- For the dough:
- 550g wheat flour
- 60g sugar
- 60g Kerrygold Pure Irish Salted Butter
- 1 medium Egg
- 220 ml milk
- 20g fresh yeast
- 1 tsp vanilla extract
- For the Icing:
- 200g icing sugar
- 1 tsp of raspberry essence (or 4-5 tsp rasberry powder from freeze dried Raspberries)
- 2 tbsp water
- For the cream
- 250g cream
- 200g mascarpone
- 50g icing sugar
- 1-2 teaspoons of Rasberry essence (or 5-6 tsp raspberry powder from freeze dried Raspberries)
- In addition:
- 50 ml milk
- Decorative sprinkles
- Preheat the oven to 180 °C
- For the dough, mix the egg, butter and vanilla extract together before incorporating in the Flour.

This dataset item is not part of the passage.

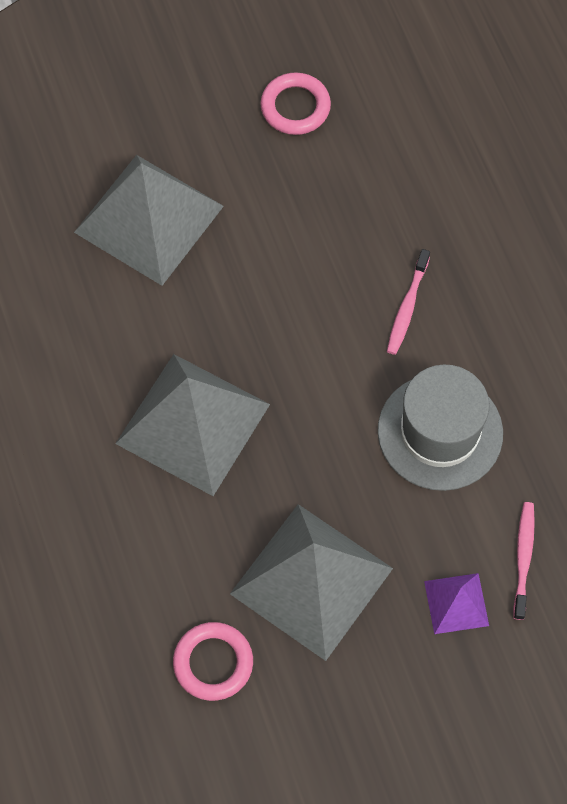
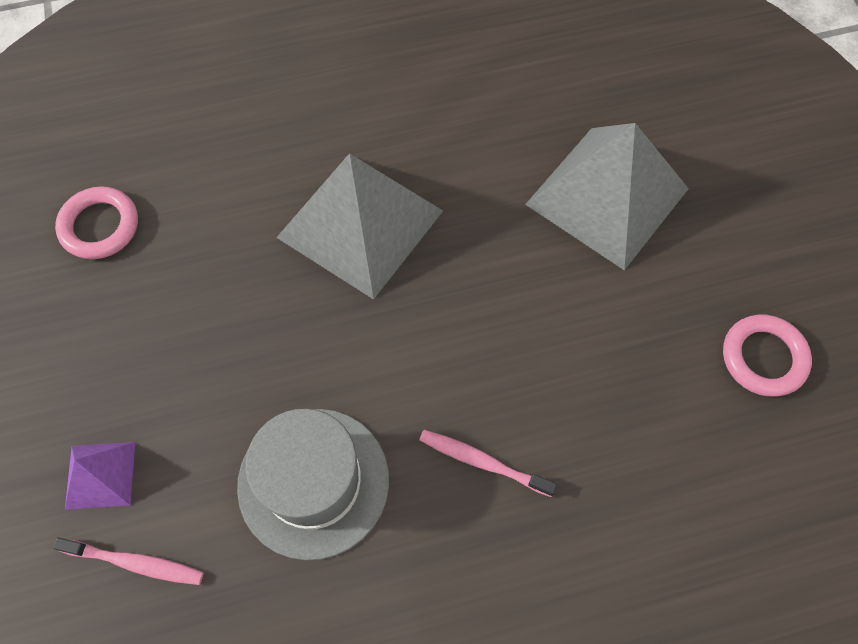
camera: 95 degrees right, 0 degrees up
(311, 581) = (162, 324): grey pyramid -> none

- Once combined, add in the milk, yeast and sugar to the flour mixture. Knead to a smooth dough by hand. Cover and leave the dough at room temperature for an hour.
- Place the dough on a floured work surface and roll out about 1-1.5 cm thick. Cut out hearts with a heart cutter (approx. 5 cm tall) and place them on baking paper-lined sheets, cover again for another 30 minutes.
- Brush the hearts with a little milk/egg and bake for 14-16 minutes. Remove from the oven and leave to cool.
- mix the icing sugar, raspberry flavoring (or raspberry powder) and a little water. The consistency should be relatively thick. Spread the icing with a small spoon on top of half of the hearts
- Decorate with sprinkles as you wish
- Mix cream, mascarpone and the icing sugar in a bowl and beat stiffly using the hand stirrer or food processor. Stir in the raspberry powder and add the cream to the lower halves of the heart.